AI review debt is the bottleneck nobody's measuring

AI can write 10x more PRs now and the team is still checking them at the same pace as last year.

That gap? It's growing every sprint. And almost nobody is tracking it.

The metric everyone's celebrating is wrong

Teams are excited about the number of PRs. "We delivered a PR volume 40% higher this quarter." Nice! But did someone check them?

AI coding assistants write remarkable code. They don't write extra reviewers. The bottleneck vanished. It just shifted downstream.

DORA doesn't capture this (yet)

DORA metrics measure lead time, change failure rate, and more to quantify engineering productivity.

However, there is a blind spot here. Lead time is the clock from first commit to production. If a PR sits in a review queue for three days because every senior engineer is buried under a pile of AI-generated diffs, that shows up as slow lead time, but nobody's attributing it to the right cause.

The way the system fails is not obvious:

→ AI generates more PRs, faster
→ Review queue balloons
→ Reviewers skim instead of reading carefully
→ Change failure rate creeps up
→ Team blames "quality issues" instead of recognizing a capacity problem

You're not shipping faster. You're just creating work faster. That's not the same thing.

AI review debt is real

The term "AI Review Debt" was recently coined by Sumant Thakur on his Substack, and it couldn't be more accurate. Any AI-generated PR that enters a review queue without an associated expansion of the review capacity is debt. It grows unnoticed.

I think most teams are already feeling this. Senior engineers are overwhelmed. The juniors are generating PRs with Copilot but don't yet have the context to review each other's work meaningfully. Hence, three team members end up being the bottleneck for everything.

And unlike regular tech debt, nobody's putting this on a roadmap. There's no Jira ticket for "our review pipeline can't keep up with our generation pipeline." 😅

What actually helps

I don't think there's a clean solution yet. However, some things appear to be heading in the right direction:

→ Measure review queue depth and review cycle time separately from lead time. If you can't see the bottleneck, you can't fix it.
→ Stop celebrating PR count as a productivity metric. Merged PRs matter. Open PRs are inventory, not output.
→ Invest in review tooling with the same energy you invested in generation tooling. AI-assisted review is coming, but most teams haven't even explored what's available today.
→ Set explicit review capacity limits. If a human can thoughtfully review maybe 4-5 substantial PRs per day, that's your throughput ceiling. Plan around it.

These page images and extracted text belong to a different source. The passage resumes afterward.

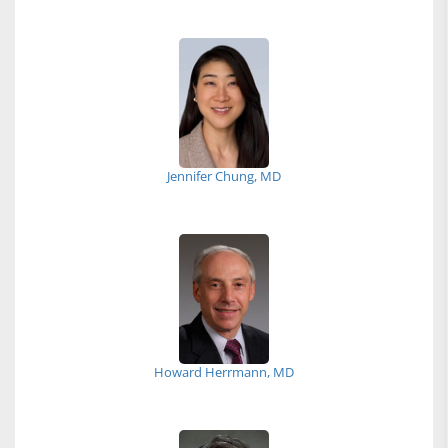
Jennifer Chung, MD
Howard Herrmann, MD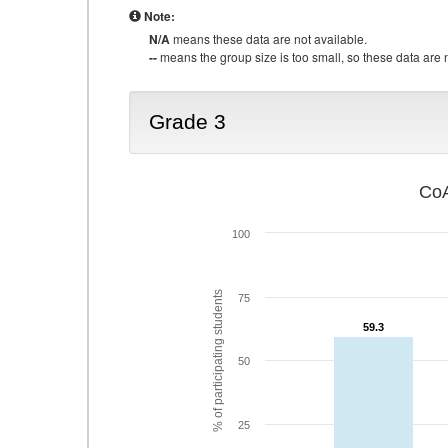
Note:
N/A
means these data are not available.
--
means the group size is too small, so these data are n
Grade 3
CoA
100
% of participating students
75
59.3
59.3
50
25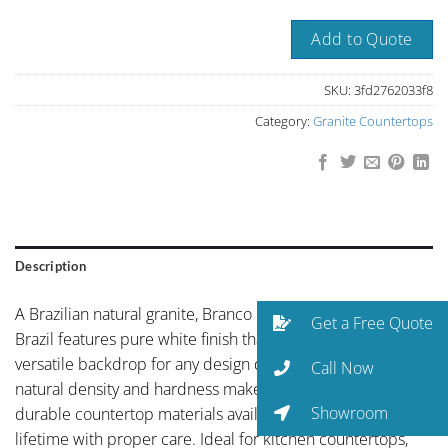
Add to Quote
SKU:
3fd2762033f8
Category:
Granite Countertops
Description
A Brazilian natural granite, Branco Cristal or Polar White
Get a Free Quote
Brazil features pure white finish that provides a timeless,
versatile backdrop for any design direction. Granite’s
Call Now
natural density and hardness make it one of the most
Showroom
durable countertop materials available, capable of lasting a
lifetime with proper care. Ideal for kitchen countertops,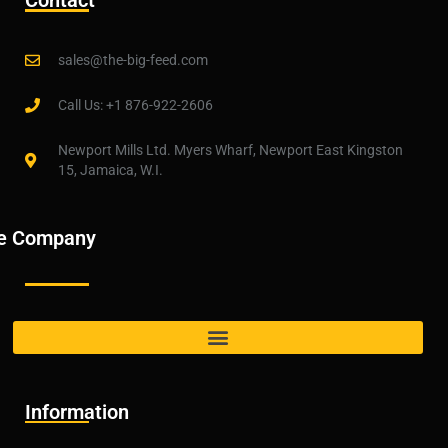
Contact
sales@the-big-feed.com
Call Us: +1 876-922-2606
Newport Mills Ltd. Myers Wharf, Newport East Kingston
15, Jamaica, W.I.
e Company
Information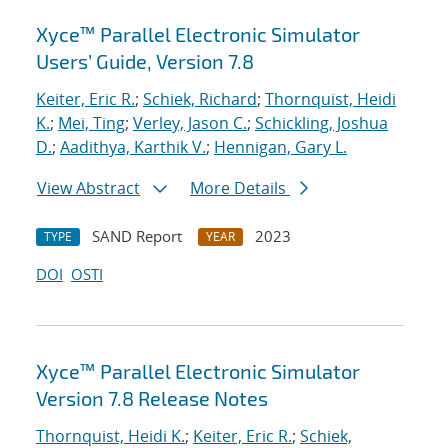
Xyce™ Parallel Electronic Simulator
Users’ Guide, Version 7.8
Keiter, Eric R.
;
Schiek, Richard
;
Thornquist, Heidi
K.
;
Mei, Ting
;
Verley, Jason C.
;
Schickling, Joshua
D.
;
Aadithya, Karthik V.
;
Hennigan, Gary L.
View Abstract
More Details
SAND Report
2023
TYPE
YEAR
DOI
OSTI
Xyce™ Parallel Electronic Simulator
Version 7.8 Release Notes
Thornquist, Heidi K.
;
Keiter, Eric R.
;
Schiek,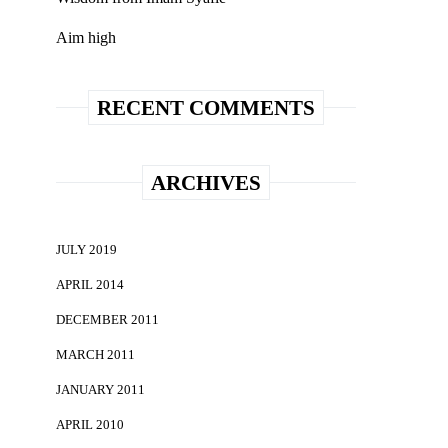
Aim high
RECENT COMMENTS
ARCHIVES
JULY 2019
APRIL 2014
DECEMBER 2011
MARCH 2011
JANUARY 2011
APRIL 2010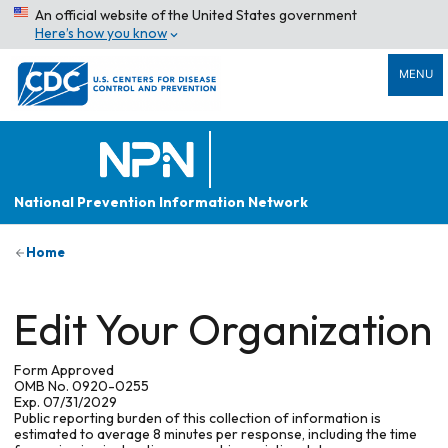
An official website of the United States government
Here’s how you know
MENU
National Prevention Information Network
Home
Edit Your Organization
Form Approved
OMB No. 0920-0255
Exp. 07/31/2029
Public reporting burden of this collection of information is
estimated to average 8 minutes per response, including the time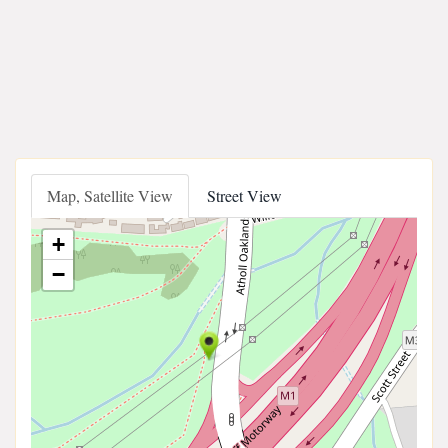
Map, Satellite View
Street View
+
−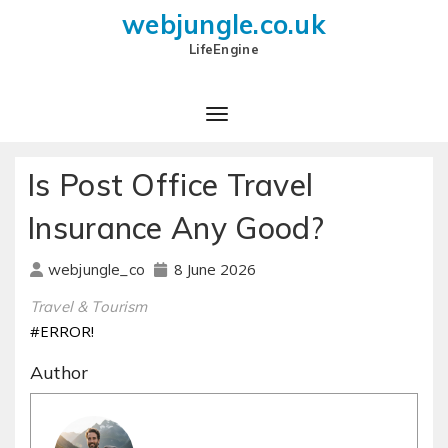
webjungle.co.uk
LifeEngine
Is Post Office Travel
Insurance Any Good?
8 June 2026
webjungle_co
Travel & Tourism
#ERROR!
Author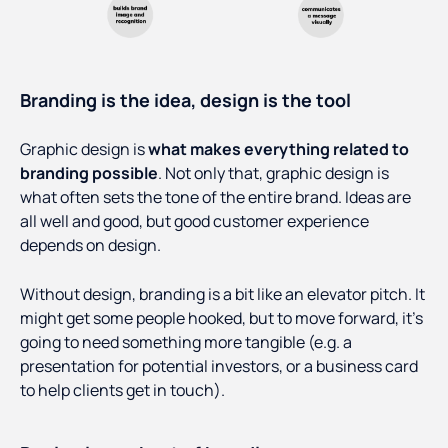
Branding is the idea, design is the tool
Graphic design is
what makes everything related to
branding possible
. Not only that, graphic design is
what often sets the tone of the entire brand. Ideas are
all well and good, but good customer experience
depends on design.
Without design, branding is a bit like an elevator pitch. It
might get some people hooked, but to move forward, it’s
going to need something more tangible (e.g. a
presentation for potential investors, or a business card
to help clients get in touch).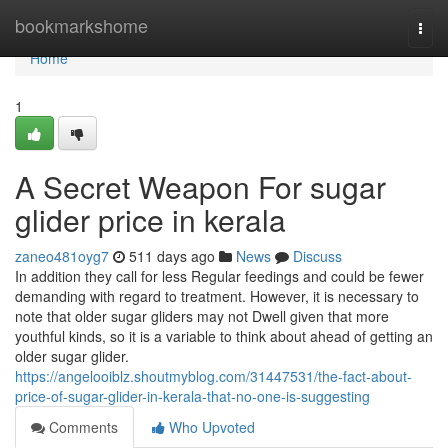
Home
bookmarkshome
Togg
navi
Home
1
A Secret Weapon For sugar
glider price in kerala
zaneo481oyg7
511 days ago
News
Discuss
In addition they call for less Regular feedings and could be fewer
demanding with regard to treatment. However, it is necessary to
note that older sugar gliders may not Dwell given that more
youthful kinds, so it is a variable to think about ahead of getting an
older sugar glider.
https://angelooiblz.shoutmyblog.com/31447531/the-fact-about-
price-of-sugar-glider-in-kerala-that-no-one-is-suggesting
Comments
Who Upvoted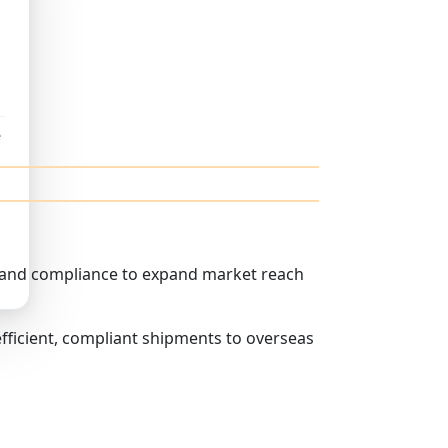
e
s and compliance to expand market reach
fficient, compliant shipments to overseas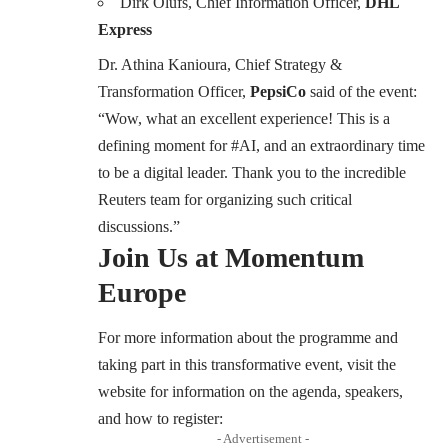
Dirk Olufs, Chief Information Officer,
DHL
Express
Dr. Athina Kanioura, Chief Strategy &
Transformation Officer,
PepsiCo
said of the event:
“Wow, what an excellent experience! This is a
defining moment for #AI, and an extraordinary time
to be a digital leader. Thank you to the incredible
Reuters team for organizing such critical
discussions.”
Join Us at Momentum
Europe
For more information about the programme and
taking part in this transformative event, visit the
website for information on the agenda, speakers,
and how to register:
- Advertisement -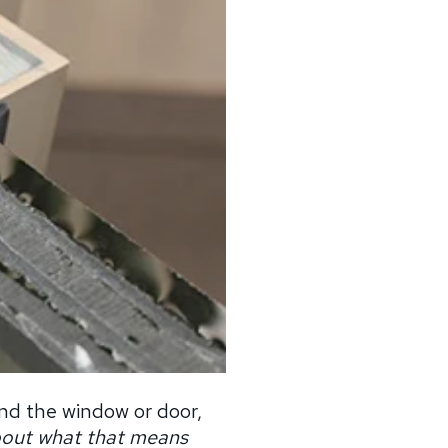
nd the window or door,
bout what that means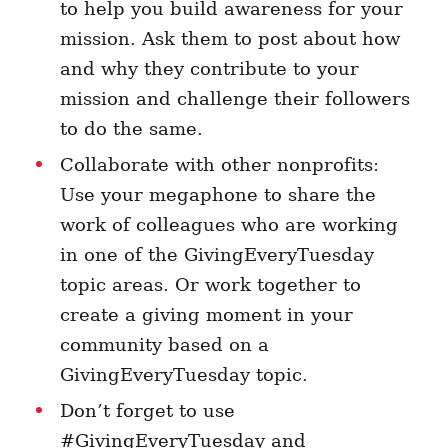
to help you build awareness for your
mission. Ask them to post about how
and why they contribute to your
mission and challenge their followers
to do the same.
Collaborate with other nonprofits:
Use your megaphone to share the
work of colleagues who are working
in one of the GivingEveryTuesday
topic areas. Or work together to
create a giving moment in your
community based on a
GivingEveryTuesday topic.
Don’t forget to use
#GivingEveryTuesday and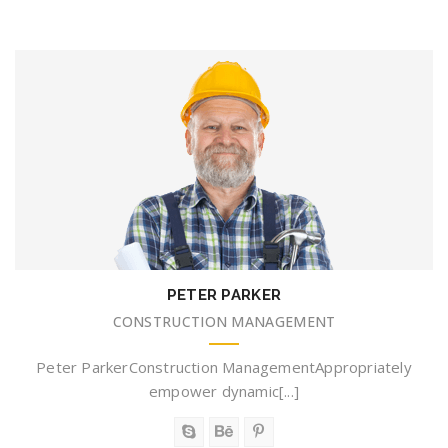
PETER PARKER
CONSTRUCTION MANAGEMENT
Peter ParkerConstruction ManagementAppropriately
empower dynamic[...]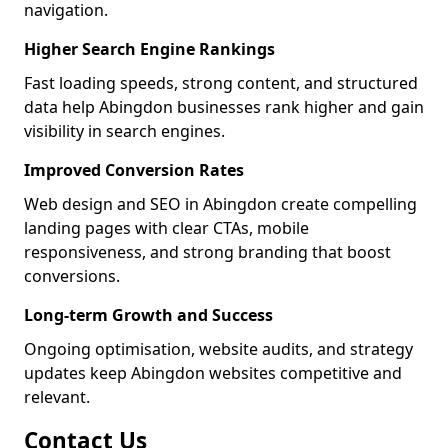
navigation.
Higher Search Engine Rankings
Fast loading speeds, strong content, and structured
data help Abingdon businesses rank higher and gain
visibility in search engines.
Improved Conversion Rates
Web design and SEO in Abingdon create compelling
landing pages with clear CTAs, mobile
responsiveness, and strong branding that boost
conversions.
Long-term Growth and Success
Ongoing optimisation, website audits, and strategy
updates keep Abingdon websites competitive and
relevant.
Contact Us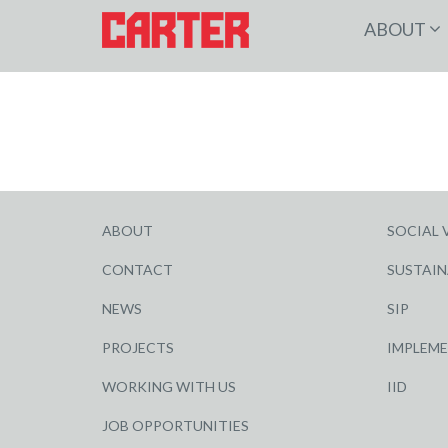
ABOUT
ABOUT
SOCIAL 
CONTACT
SUSTAIN
NEWS
SIP
PROJECTS
IMPLEM
WORKING WITH US
IID
JOB OPPORTUNITIES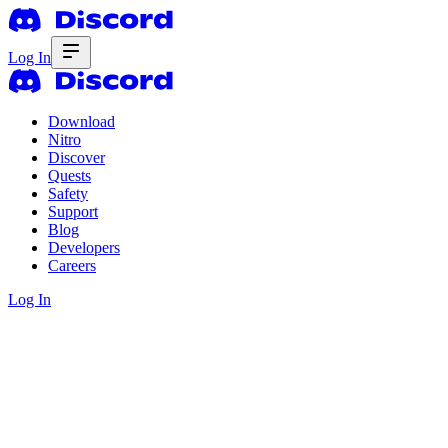
Log In
Download
Nitro
Discover
Quests
Safety
Support
Blog
Developers
Careers
Log In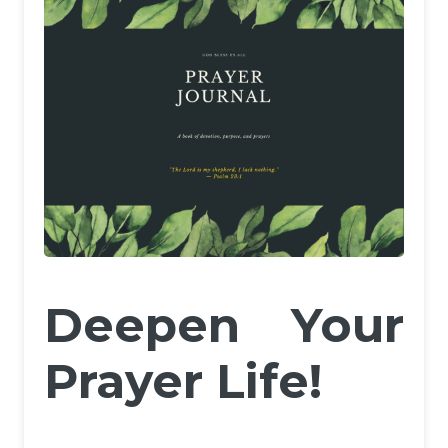
Deepen Your
Prayer Life!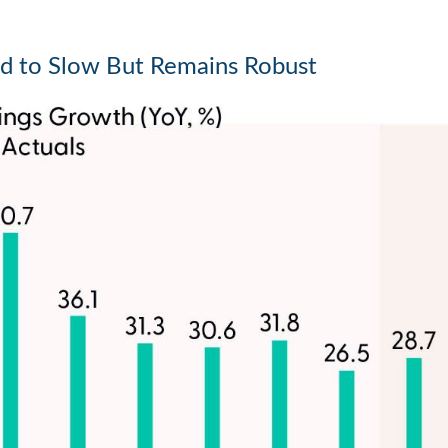
d to Slow But Remains Robust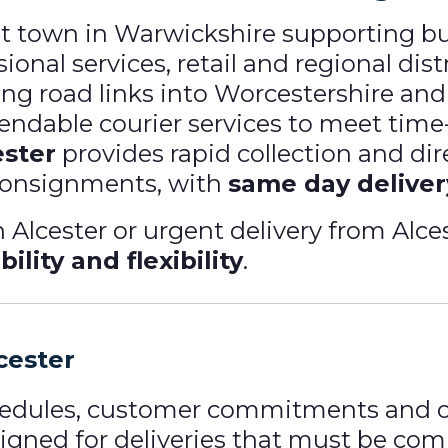
et town in Warwickshire supporting b
ional services, retail and regional dis
ng road links into Worcestershire and
pendable courier services to meet tim
ester
provides rapid collection and dire
consignments, with
same day deliver
Alcester or urgent delivery from Alces
bility and flexibility
.
cester
hedules, customer commitments and o
signed for deliveries that must be co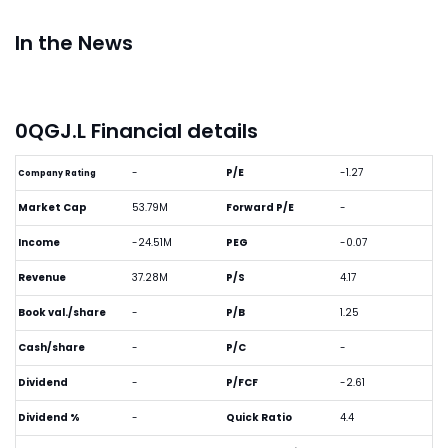
In the News
0QGJ.L Financial details
-
P/E
-1.27
Company Rating
Market Cap
53.79M
Forward P/E
-
Income
-24.51M
PEG
-0.07
Revenue
37.28M
P/S
4.17
Book val./share
-
P/B
1.25
Cash/share
-
P/C
-
Dividend
-
P/FCF
-2.61
Dividend %
-
Quick Ratio
4.4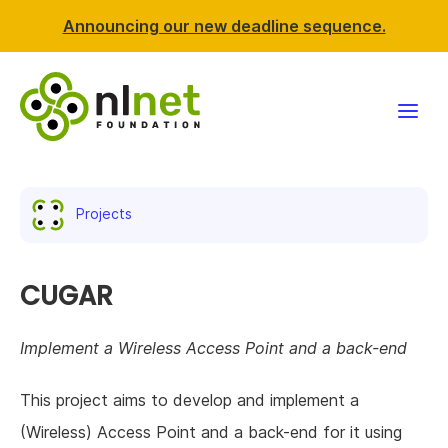
Announcing our new deadline sequence.
Funding
Projects
Projects
News & events
CUGAR
Resources
Implement a Wireless Access Point and a back-end
Support NLnet
This project aims to develop and implement a
(Wireless) Access Point and a back-end for it using
About us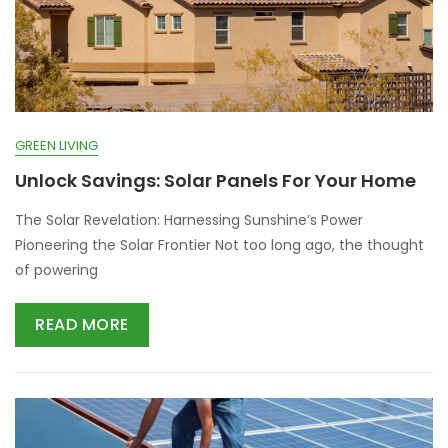
GREEN LIVING
Unlock Savings: Solar Panels For Your Home
The Solar Revelation: Harnessing Sunshine’s Power
Pioneering the Solar Frontier Not too long ago, the thought
of powering
READ MORE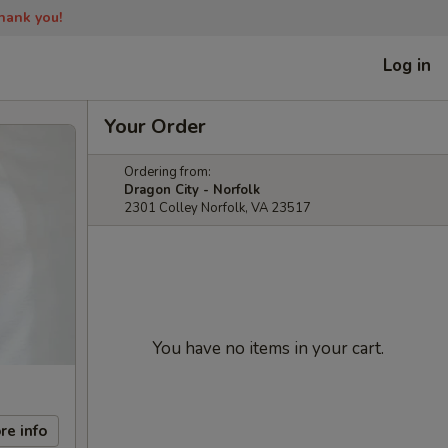
Thank you!
Log in
Your Order
Ordering from:
Dragon City - Norfolk
2301 Colley Norfolk, VA 23517
You have no items in your cart.
re info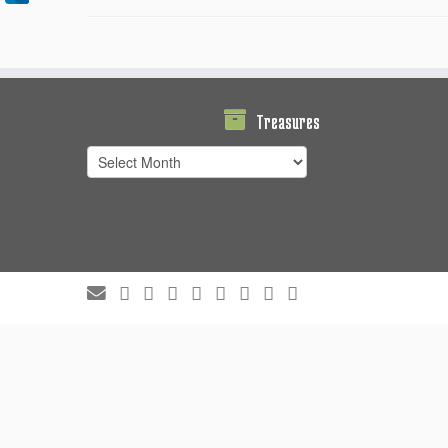
Treasures
Treasures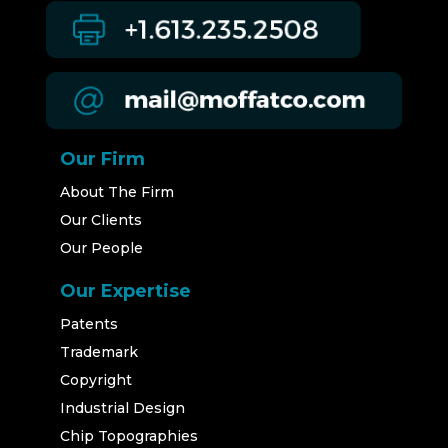
Our Firm
About The Firm
Our Clients
Our People
Our Expertise
Patents
Trademark
Copyright
Industrial Design
Chip Topographies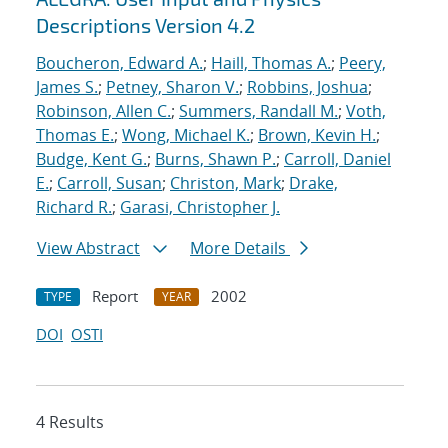
Descriptions Version 4.2
Boucheron, Edward A.
;
Haill, Thomas A.
;
Peery,
James S.
;
Petney, Sharon V.
;
Robbins, Joshua
;
Robinson, Allen C.
;
Summers, Randall M.
;
Voth,
Thomas E.
;
Wong, Michael K.
;
Brown, Kevin H.
;
Budge, Kent G.
;
Burns, Shawn P.
;
Carroll, Daniel
E.
;
Carroll, Susan
;
Christon, Mark
;
Drake,
Richard R.
;
Garasi, Christopher J.
View Abstract
More Details
Report
2002
TYPE
YEAR
DOI
OSTI
4 Results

The uncomfortable truth here is that adding AI coding and tools into the mix without a reconsideration of review workflows simply shifts the pressure from the writers to the reviewers. That’s a problem with the team design, not the tooling.

The real risk

What worries me about this is that when reviewers are very busy, they might not decline as many PRs but actually merge them quicker.

This is the least desirable result. You get the illusion of velocity with the reality of degraded quality. The number of failed changes increases. People lose confidence in the system. And six months later everyone's wondering why the product feels fragile.

The bottleneck moved. The org chart didn't.

If you doubled your PR output this year because of some amazing AI tools and technology, here’s one question: did your review capacity also double? If the answer to that is indeed no, you’re accumulating debt you haven’t named yet.

I'm curious to know what strategies your team is using to manage the review load as AI generated PRs continue to increase? Are you doing anything differently, or just white-knuckling it?